Supplied entries:
------------------------------------

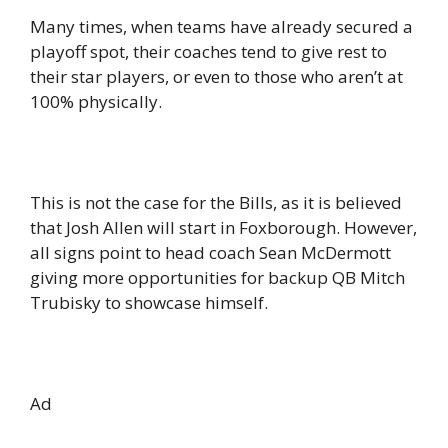
Many times, when teams have already secured a
playoff spot, their coaches tend to give rest to
their star players, or even to those who aren’t at
100% physically.
This is not the case for the Bills, as it is believed
that Josh Allen will start in Foxborough. However,
all signs point to head coach Sean McDermott
giving more opportunities for backup QB Mitch
Trubisky to showcase himself.
Ad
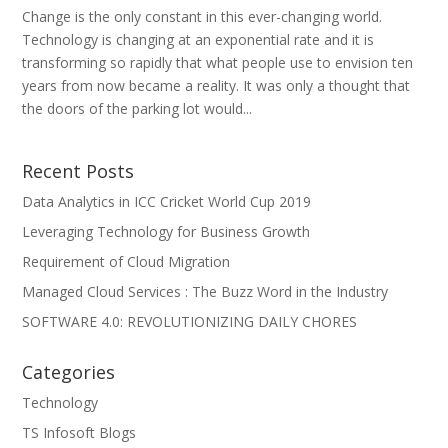
Change is the only constant in this ever-changing world.
Technology is changing at an exponential rate and it is
transforming so rapidly that what people use to envision ten
years from now became a reality. It was only a thought that
the doors of the parking lot would...
Recent Posts
Data Analytics in ICC Cricket World Cup 2019
Leveraging Technology for Business Growth
Requirement of Cloud Migration
Managed Cloud Services : The Buzz Word in the Industry
SOFTWARE 4.0: REVOLUTIONIZING DAILY CHORES
Categories
Technology
TS Infosoft Blogs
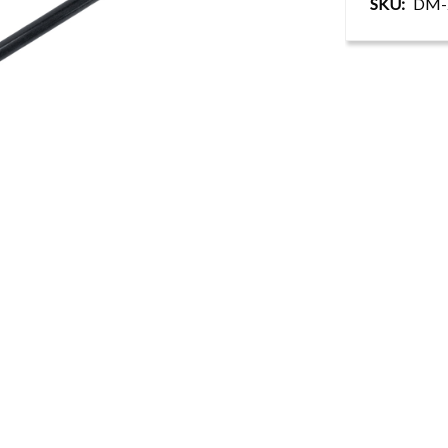
SKU
DM-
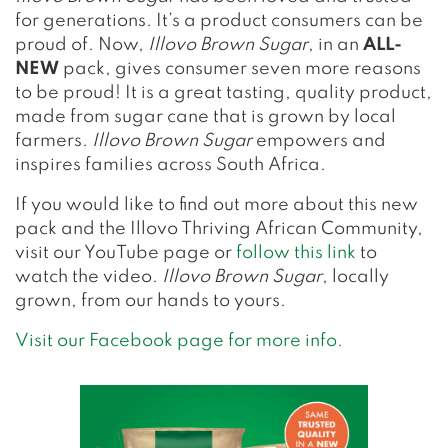
for generations. It’s a product consumers can be
proud of. Now,
Illovo Brown Sugar
, in an
ALL-
NEW
pack, gives consumer seven more reasons
to be proud! It is a great tasting, quality product,
made from sugar cane that is grown by local
farmers.
Illovo Brown Sugar
empowers and
inspires families across South Africa.
If you would like to find out more about this new
pack and the Illovo Thriving African Community,
visit our YouTube page or
follow this link
to
watch the video.
Illovo Brown Sugar
, locally
grown, from our hands to yours.
Visit our Facebook page for more info.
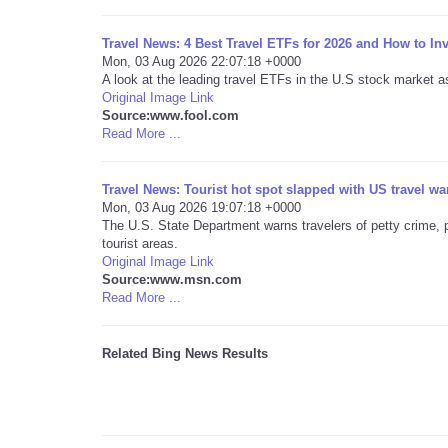
Travel News: 4 Best Travel ETFs for 2026 and How to In
Mon, 03 Aug 2026 22:07:18 +0000
A look at the leading travel ETFs in the U.S stock market a
Original Image Link
Source:www.fool.com
Read More ...
Travel News: Tourist hot spot slapped with US travel wa
Mon, 03 Aug 2026 19:07:18 +0000
The U.S. State Department warns travelers of petty crime, p
tourist areas.
Original Image Link
Source:www.msn.com
Read More ...
Related Bing News Results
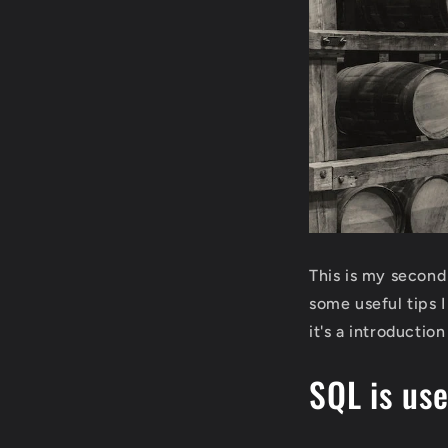
This is my second
some useful tips 
it's a introductio
SQL is us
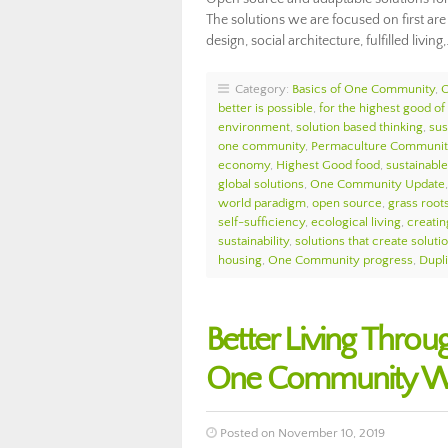
The solutions we are focused on first ar
design, social architecture, fulfilled living
Category:
Basics of One Community
,
O
better is possible
,
for the highest good of 
environment
,
solution based thinking
,
sus
one community
,
Permaculture Communit
economy
,
Highest Good food
,
sustainable 
global solutions
,
One Community Update
world paradigm
,
open source
,
grass roots
self-sufficiency
,
ecological living
,
creatin
sustainability
,
solutions that create soluti
housing
,
One Community progress
,
Dupl
Better Living Throu
One Community We
Posted on November 10, 2019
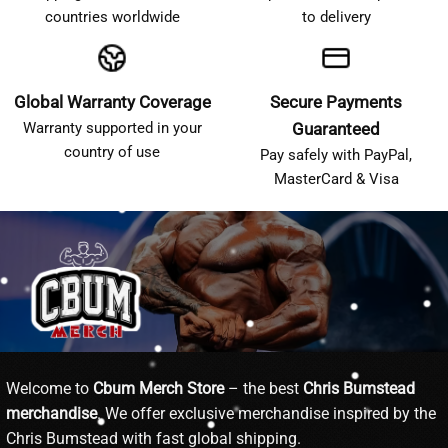
countries worldwide
to delivery
Global Warranty Coverage
Secure Payments
Warranty supported in your
Guaranteed
country of use
Pay safely with PayPal,
MasterCard & Visa
Welcome to
Cbum Merch Store
– the best
Chris Bumstead
merchandise
. We offer exclusive merchandise inspired by the
Chris Bumstead with fast global shipping.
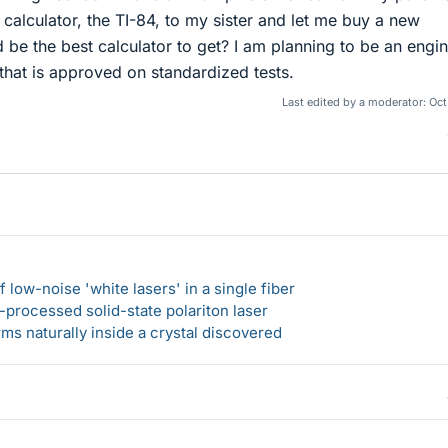
 calculator, the TI-84, to my sister and let me buy a new
 be the best calculator to get? I am planning to be an engi
that is approved on standardized tests.
Last edited by a moderator:
Oct
 low-noise 'white lasers' in a single fiber
-processed solid-state polariton laser
s naturally inside a crystal discovered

------------------------------------

Print each entry above exactly. The pictures should not be printed.

Task answer:
Many times, when teams have already secured a
playoff spot, their coaches tend to give rest to
their star players, or even to those who aren’t at
100% physically.
This is not the case for the Bills, as it is believed
that Josh Allen will start in Foxborough. However,
all signs point to head coach Sean McDermott
giving more opportunities for backup QB Mitch
Trubisky to showcase himself.
Ad
Change is the only constant in this ever-changing world.
Technology is changing at an exponential rate and it is
transforming so rapidly that what people use to envision ten
years from now became a reality. It was only a thought that
the doors of the parking lot would...
Recent Posts
Data Analytics in ICC Cricket World Cup 2019
Leveraging Technology for Business Growth
Requirement of Cloud Migration
Managed Cloud Services : The Buzz Word in the Industry
SOFTWARE 4.0: REVOLUTIONIZING DAILY CHORES
Categories
Technology
TS Infosoft Blogs
SKU
DM-
for generations. It’s a product consumers can be
proud of. Now,
Illovo Brown Sugar
, in an
ALL-
NEW
pack, gives consumer seven more reasons
to be proud! It is a great tasting, quality product,
made from sugar cane that is grown by local
farmers.
Illovo Brown Sugar
empowers and
inspires families across South Africa.
If you would like to find out more about this new
pack and the Illovo Thriving African Community,
visit our YouTube page or
follow this link
to
watch the video.
Illovo Brown Sugar
, locally
grown, from our hands to yours.
Visit our Facebook page for more info.
Travel News: 4 Best Travel ETFs for 2026 and How to In
Mon, 03 Aug 2026 22:07:18 +0000
A look at the leading travel ETFs in the U.S stock market a
Original Image Link
Source:www.fool.com
Read More ...
Travel News: Tourist hot spot slapped with US travel wa
Mon, 03 Aug 2026 19:07:18 +0000
The U.S. State Department warns travelers of petty crime, p
tourist areas.
Original Image Link
Source:www.msn.com
Read More ...
Related Bing News Results
This is my second
some useful tips 
it's a introductio
SQL is us
The solutions we are focused on first ar
design, social architecture, fulfilled living
Category:
Basics of One Community
,
O
better is possible
,
for the highest good of 
environment
,
solution based thinking
,
sus
one community
,
Permaculture Communit
economy
,
Highest Good food
,
sustainable 
global solutions
,
One Community Update
world paradigm
,
open source
,
grass roots
self-sufficiency
,
ecological living
,
creatin
sustainability
,
solutions that create soluti
housing
,
One Community progress
,
Dupl
Better Living Throu
One Community We
Posted on November 10, 2019
countries worldwide
to delivery
Global Warranty Coverage
Secure Payments
Warranty supported in your
Guaranteed
country of use
Pay safely with PayPal,
MasterCard & Visa
Welcome to
Cbum Merch Store
– the best
Chris Bumstead
merchandise
. We offer exclusive merchandise inspired by the
Chris Bumstead with fast global shipping.
 calculator, the TI-84, to my sister and let me buy a new
 be the best calculator to get? I am planning to be an engi
that is approved on standardized tests.
Last edited by a moderator:
Oct
 low-noise 'white lasers' in a single fiber
-processed solid-state polariton laser
s naturally inside a crystal discovered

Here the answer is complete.